Task prompt:
Your job is to return every line in the data holding the string "background".

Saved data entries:
╭──

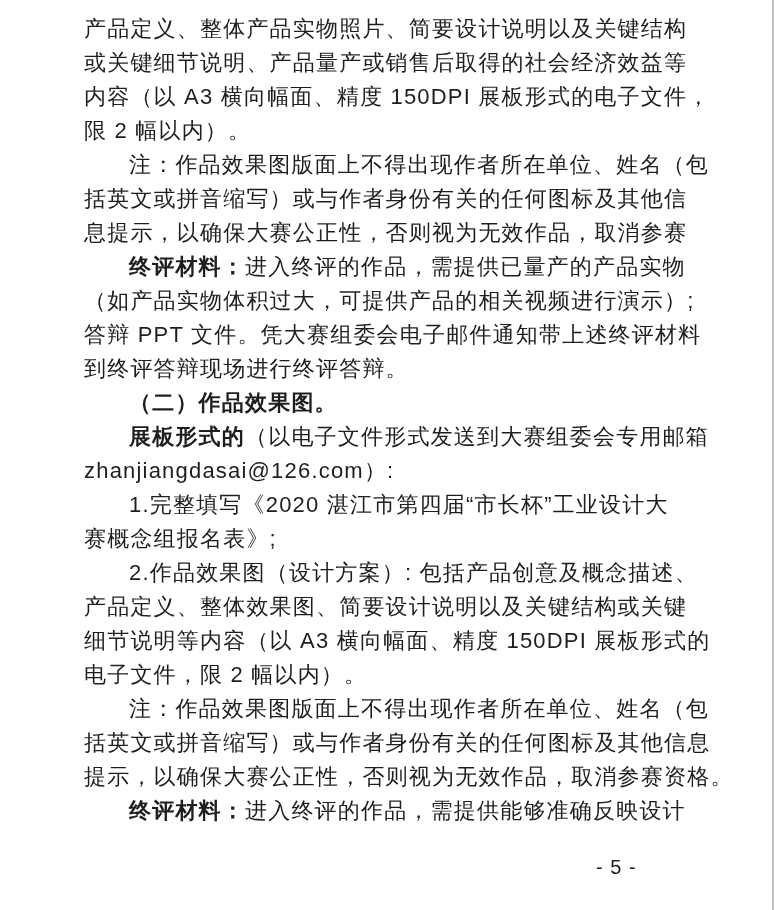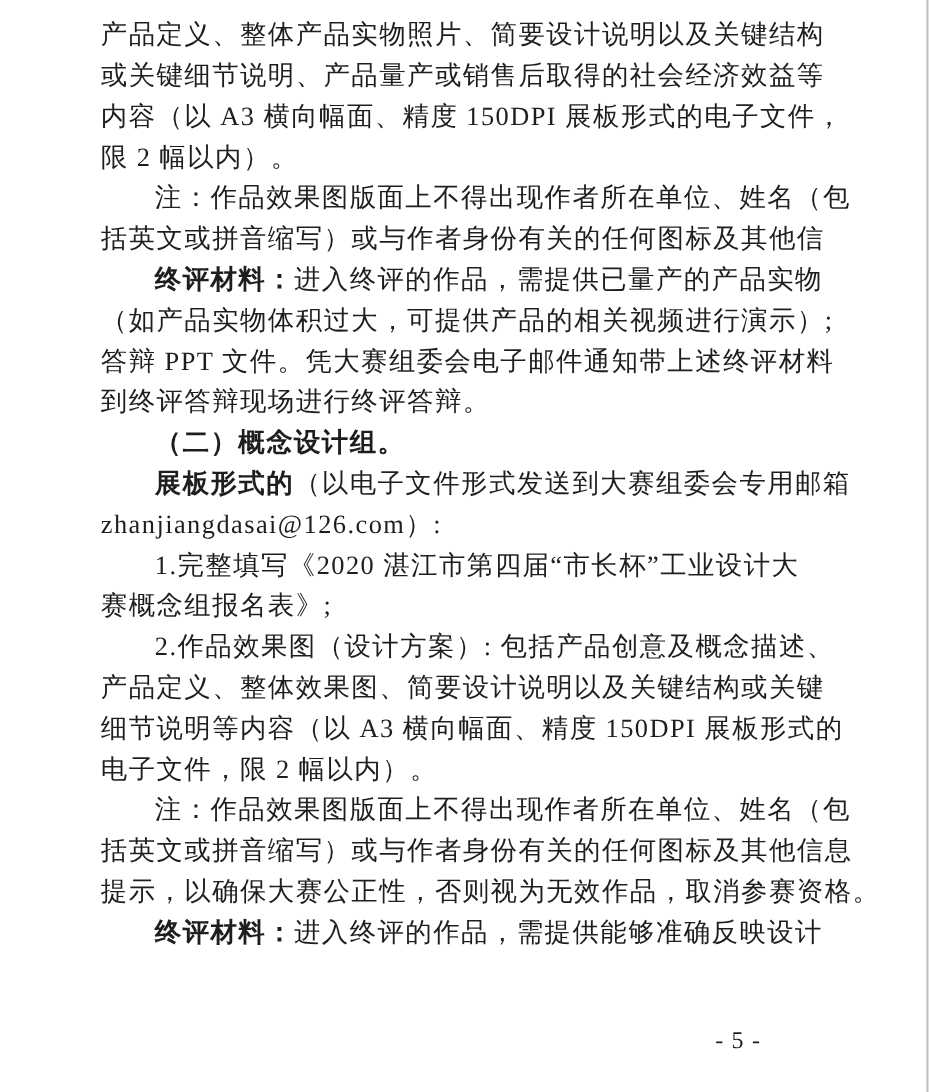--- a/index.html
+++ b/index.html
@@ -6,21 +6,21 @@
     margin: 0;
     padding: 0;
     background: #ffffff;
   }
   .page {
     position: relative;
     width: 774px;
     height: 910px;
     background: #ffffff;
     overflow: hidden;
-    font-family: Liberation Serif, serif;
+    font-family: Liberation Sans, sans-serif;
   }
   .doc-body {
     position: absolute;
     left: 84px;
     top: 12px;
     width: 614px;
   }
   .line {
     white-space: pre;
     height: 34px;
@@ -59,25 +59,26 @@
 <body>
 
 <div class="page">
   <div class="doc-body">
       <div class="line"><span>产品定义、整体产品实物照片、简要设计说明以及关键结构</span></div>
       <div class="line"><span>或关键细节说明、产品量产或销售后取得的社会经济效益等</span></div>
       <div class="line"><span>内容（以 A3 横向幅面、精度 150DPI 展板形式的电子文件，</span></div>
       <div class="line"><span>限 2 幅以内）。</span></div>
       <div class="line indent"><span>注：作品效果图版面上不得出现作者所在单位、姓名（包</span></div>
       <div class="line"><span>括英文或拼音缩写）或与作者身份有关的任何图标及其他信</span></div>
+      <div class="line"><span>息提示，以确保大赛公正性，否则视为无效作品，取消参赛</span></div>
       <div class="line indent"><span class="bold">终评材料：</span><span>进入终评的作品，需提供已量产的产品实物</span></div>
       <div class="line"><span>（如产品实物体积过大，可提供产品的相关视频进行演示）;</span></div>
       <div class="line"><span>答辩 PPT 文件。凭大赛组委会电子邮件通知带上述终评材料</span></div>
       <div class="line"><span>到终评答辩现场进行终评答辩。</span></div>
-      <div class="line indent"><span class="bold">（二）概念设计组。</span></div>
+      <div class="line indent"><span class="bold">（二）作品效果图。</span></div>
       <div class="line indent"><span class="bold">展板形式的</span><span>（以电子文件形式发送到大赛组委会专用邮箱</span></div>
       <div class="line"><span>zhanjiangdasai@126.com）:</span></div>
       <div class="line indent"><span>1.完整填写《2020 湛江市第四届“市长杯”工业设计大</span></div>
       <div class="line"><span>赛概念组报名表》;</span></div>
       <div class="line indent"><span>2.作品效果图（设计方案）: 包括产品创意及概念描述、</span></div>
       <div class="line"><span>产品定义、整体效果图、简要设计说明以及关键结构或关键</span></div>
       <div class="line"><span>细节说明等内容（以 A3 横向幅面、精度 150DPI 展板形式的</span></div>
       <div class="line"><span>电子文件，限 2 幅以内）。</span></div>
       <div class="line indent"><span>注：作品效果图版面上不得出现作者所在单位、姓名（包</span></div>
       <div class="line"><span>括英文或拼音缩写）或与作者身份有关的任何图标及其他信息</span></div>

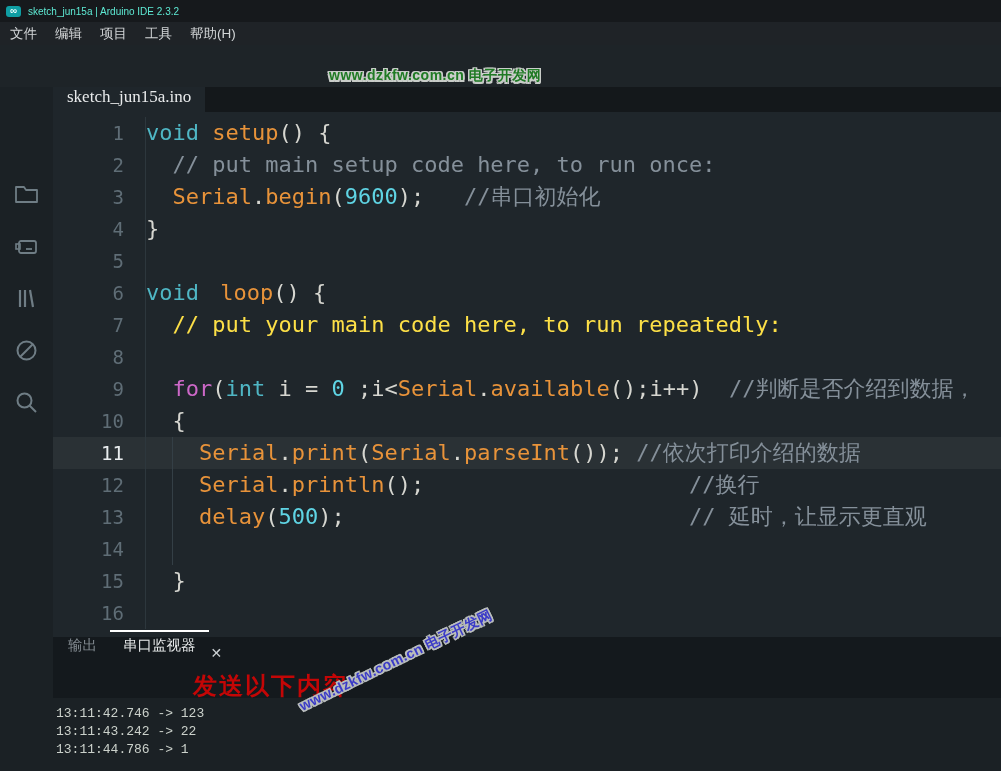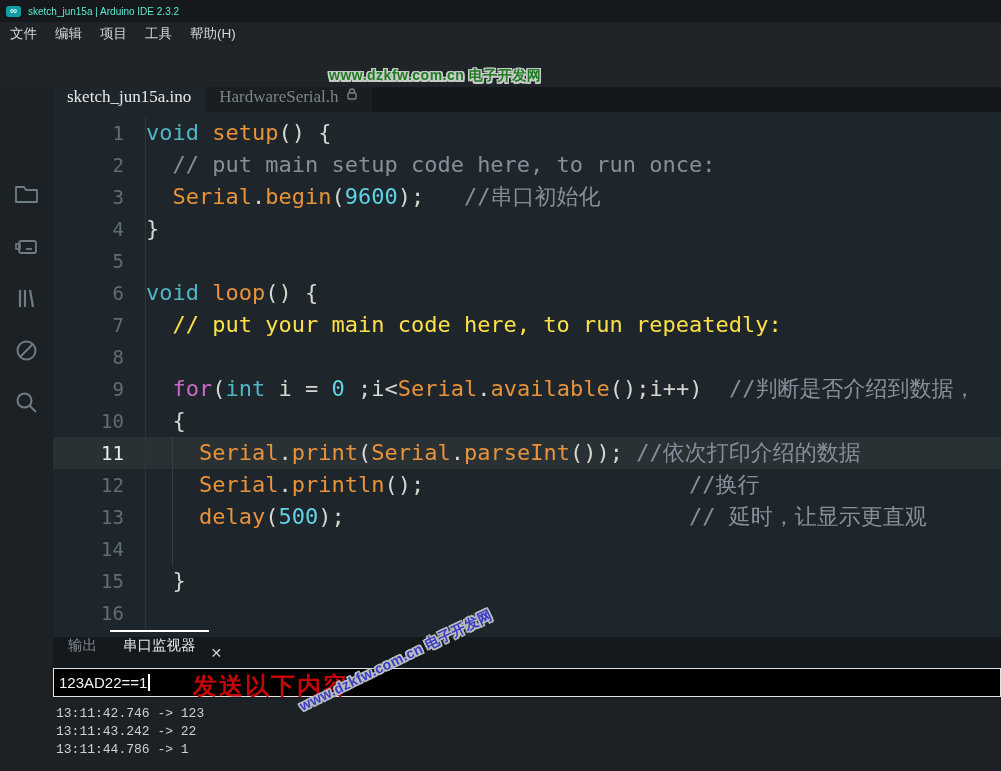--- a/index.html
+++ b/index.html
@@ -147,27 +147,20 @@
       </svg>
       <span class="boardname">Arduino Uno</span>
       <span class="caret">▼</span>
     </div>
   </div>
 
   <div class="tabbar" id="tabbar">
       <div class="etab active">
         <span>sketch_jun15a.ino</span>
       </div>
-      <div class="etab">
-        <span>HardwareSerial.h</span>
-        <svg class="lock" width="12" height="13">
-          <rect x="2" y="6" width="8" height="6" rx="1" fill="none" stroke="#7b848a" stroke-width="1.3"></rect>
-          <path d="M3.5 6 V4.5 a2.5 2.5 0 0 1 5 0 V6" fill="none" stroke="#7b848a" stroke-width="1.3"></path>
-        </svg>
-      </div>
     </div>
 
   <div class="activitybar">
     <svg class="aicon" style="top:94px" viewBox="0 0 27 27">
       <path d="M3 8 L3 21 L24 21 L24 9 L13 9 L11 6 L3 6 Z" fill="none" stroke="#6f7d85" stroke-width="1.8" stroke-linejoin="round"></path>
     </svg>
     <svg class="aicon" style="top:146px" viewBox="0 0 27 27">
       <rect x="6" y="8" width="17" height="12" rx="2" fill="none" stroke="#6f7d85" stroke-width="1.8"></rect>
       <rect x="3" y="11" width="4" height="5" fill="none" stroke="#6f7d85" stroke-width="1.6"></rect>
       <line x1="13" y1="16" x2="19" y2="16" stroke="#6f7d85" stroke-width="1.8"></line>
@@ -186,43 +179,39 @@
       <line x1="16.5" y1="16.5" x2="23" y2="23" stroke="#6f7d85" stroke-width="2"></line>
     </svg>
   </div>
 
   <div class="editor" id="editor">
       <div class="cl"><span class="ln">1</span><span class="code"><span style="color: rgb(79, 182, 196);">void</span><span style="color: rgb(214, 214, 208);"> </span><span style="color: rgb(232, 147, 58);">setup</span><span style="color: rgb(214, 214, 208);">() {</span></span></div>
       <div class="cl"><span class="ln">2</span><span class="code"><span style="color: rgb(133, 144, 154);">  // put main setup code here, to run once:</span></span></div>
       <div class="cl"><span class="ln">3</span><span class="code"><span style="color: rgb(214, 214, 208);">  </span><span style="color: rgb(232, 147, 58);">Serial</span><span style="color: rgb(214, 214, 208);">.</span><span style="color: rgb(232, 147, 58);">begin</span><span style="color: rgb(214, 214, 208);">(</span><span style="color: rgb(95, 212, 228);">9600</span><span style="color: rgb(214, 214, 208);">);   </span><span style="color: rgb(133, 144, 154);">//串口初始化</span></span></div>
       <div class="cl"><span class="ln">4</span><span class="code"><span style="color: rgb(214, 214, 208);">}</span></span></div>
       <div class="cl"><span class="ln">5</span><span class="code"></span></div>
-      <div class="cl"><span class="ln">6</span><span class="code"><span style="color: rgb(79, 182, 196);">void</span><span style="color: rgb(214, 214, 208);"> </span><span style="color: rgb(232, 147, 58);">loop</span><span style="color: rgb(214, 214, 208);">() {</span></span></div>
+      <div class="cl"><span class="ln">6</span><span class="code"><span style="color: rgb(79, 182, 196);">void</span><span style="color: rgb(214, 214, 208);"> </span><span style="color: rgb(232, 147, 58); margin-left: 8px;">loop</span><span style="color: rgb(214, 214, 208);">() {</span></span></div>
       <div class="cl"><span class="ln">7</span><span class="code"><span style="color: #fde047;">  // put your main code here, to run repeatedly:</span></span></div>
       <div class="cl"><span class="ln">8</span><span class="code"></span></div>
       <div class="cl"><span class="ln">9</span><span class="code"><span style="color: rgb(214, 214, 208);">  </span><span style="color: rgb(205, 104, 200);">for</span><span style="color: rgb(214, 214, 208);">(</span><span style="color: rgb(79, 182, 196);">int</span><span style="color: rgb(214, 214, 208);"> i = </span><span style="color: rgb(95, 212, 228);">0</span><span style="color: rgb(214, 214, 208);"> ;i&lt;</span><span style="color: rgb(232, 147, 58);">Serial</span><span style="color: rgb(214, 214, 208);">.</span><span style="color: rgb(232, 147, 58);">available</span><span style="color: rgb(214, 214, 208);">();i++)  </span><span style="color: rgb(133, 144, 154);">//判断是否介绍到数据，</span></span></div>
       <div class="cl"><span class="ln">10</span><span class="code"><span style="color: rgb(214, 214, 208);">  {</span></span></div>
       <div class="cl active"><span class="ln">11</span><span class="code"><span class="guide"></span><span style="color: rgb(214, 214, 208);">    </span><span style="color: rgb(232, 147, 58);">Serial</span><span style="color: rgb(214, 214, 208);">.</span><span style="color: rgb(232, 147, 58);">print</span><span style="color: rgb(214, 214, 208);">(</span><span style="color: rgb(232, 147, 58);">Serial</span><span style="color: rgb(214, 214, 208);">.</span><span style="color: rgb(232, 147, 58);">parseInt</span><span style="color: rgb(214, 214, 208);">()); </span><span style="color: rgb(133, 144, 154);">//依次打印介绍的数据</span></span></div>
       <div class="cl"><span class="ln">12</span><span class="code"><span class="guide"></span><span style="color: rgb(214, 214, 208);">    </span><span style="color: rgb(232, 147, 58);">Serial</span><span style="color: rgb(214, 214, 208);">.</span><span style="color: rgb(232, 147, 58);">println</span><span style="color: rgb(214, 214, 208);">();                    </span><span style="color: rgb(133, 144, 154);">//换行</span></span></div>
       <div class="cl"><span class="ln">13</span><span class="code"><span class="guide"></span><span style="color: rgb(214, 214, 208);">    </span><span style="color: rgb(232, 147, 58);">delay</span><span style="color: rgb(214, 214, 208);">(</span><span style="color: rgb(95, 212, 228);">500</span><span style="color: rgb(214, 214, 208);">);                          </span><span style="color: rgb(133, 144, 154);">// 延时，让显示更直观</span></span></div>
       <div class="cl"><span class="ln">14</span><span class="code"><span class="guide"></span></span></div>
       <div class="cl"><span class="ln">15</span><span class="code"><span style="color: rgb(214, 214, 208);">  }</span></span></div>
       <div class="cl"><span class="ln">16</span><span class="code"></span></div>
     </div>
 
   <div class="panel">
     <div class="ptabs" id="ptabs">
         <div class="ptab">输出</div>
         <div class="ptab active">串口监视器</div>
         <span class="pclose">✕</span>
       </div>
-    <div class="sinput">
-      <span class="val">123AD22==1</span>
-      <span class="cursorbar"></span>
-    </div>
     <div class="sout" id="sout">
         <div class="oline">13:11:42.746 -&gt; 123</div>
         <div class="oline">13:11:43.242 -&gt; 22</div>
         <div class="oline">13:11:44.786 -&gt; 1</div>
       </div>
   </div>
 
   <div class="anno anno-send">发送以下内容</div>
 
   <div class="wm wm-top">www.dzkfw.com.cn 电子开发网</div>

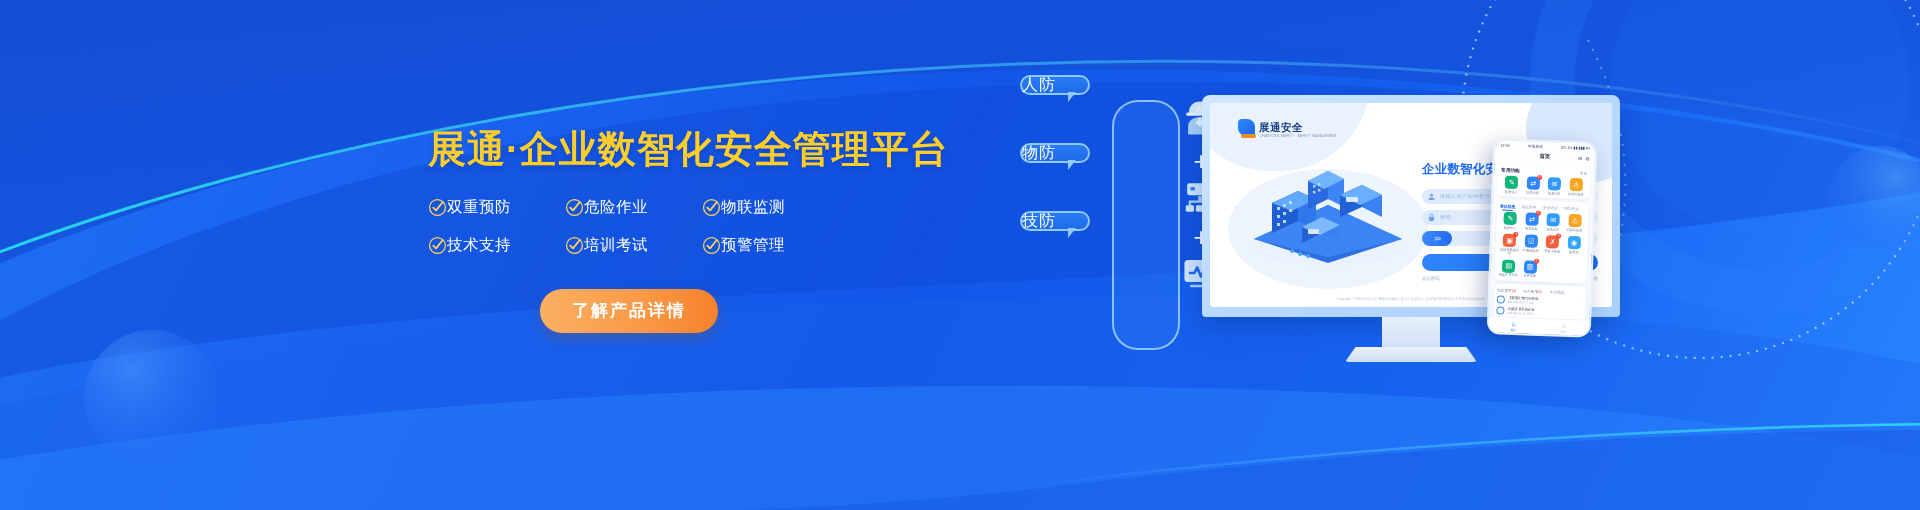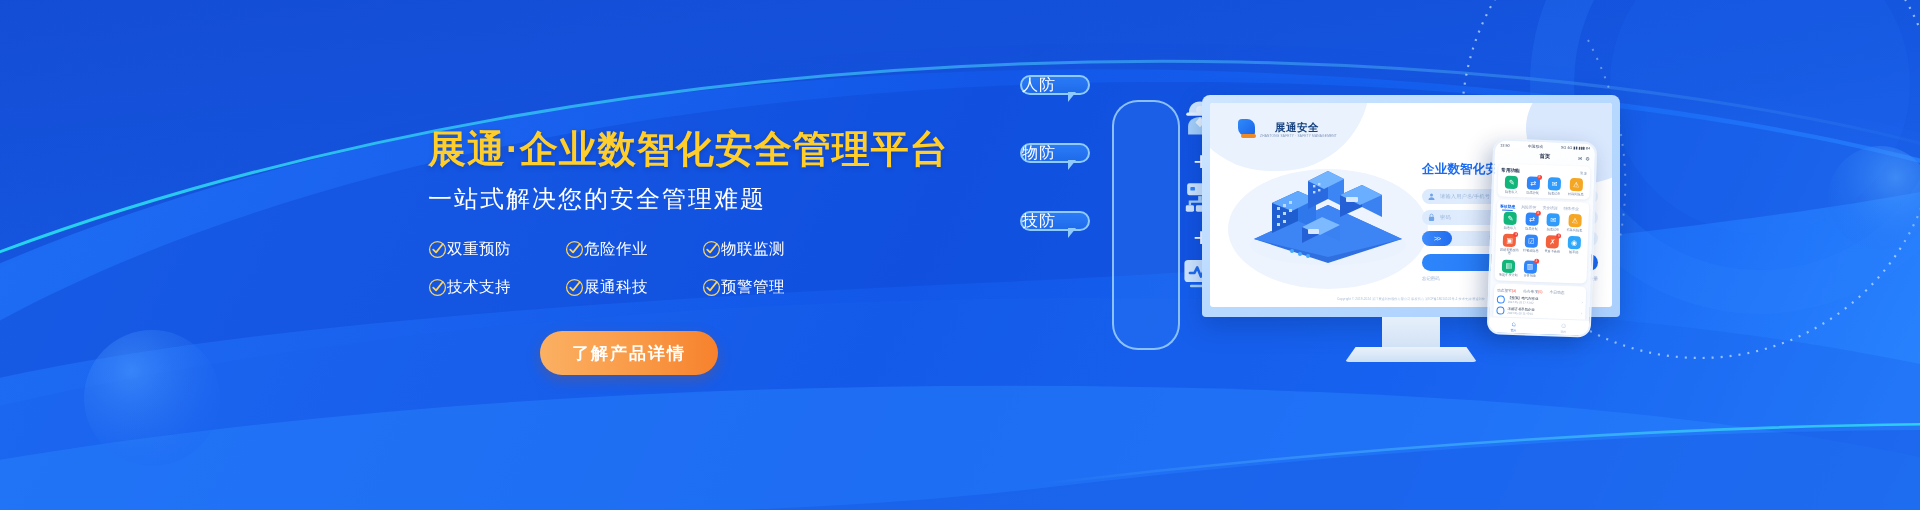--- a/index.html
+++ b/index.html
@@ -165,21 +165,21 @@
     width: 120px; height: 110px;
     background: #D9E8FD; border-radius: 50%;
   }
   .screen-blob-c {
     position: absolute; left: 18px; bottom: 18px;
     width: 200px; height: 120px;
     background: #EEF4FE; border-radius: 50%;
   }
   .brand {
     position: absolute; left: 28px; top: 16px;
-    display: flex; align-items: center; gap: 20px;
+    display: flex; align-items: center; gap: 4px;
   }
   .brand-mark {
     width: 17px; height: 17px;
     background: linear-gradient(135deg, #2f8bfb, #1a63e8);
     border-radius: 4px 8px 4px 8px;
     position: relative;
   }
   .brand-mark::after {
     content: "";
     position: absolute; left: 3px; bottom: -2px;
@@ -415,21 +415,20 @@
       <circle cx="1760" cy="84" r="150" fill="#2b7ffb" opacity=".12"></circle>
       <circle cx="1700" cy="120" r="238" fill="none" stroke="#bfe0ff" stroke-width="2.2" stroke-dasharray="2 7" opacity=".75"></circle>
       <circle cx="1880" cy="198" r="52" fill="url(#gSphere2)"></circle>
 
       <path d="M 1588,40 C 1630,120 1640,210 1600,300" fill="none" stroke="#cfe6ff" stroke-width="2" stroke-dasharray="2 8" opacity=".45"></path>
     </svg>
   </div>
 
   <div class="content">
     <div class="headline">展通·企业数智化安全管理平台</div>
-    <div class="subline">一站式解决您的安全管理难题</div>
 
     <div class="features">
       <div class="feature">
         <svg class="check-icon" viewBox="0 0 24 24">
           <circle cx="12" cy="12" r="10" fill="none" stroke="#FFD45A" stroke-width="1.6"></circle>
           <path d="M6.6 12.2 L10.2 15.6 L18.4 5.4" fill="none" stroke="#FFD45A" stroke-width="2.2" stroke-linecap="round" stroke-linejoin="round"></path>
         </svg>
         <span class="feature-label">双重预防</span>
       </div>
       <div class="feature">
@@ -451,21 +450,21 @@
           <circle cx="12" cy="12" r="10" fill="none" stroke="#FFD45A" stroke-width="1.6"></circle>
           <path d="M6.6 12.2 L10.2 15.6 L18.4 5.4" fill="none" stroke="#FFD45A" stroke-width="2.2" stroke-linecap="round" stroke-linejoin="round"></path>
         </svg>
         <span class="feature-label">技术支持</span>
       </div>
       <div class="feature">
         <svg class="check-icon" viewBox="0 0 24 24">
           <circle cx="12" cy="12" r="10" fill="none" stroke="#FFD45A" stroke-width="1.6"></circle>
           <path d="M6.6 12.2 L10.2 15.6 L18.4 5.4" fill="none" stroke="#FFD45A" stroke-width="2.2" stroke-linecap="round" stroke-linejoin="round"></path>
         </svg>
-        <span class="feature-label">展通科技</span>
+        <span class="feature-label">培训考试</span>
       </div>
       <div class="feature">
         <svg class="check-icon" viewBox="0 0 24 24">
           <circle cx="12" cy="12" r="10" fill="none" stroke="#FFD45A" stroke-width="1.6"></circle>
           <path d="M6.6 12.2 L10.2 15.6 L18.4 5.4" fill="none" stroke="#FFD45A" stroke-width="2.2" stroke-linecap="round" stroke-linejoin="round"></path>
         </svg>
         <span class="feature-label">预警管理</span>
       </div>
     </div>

╰──

Expected output:
     background: #ffffff;
     background: #ffffff;
     background: #D9E8FD; border-radius: 50%;
     background: #EEF4FE; border-radius: 50%;
     background: linear-gradient(135deg, #2f8bfb, #1a63e8);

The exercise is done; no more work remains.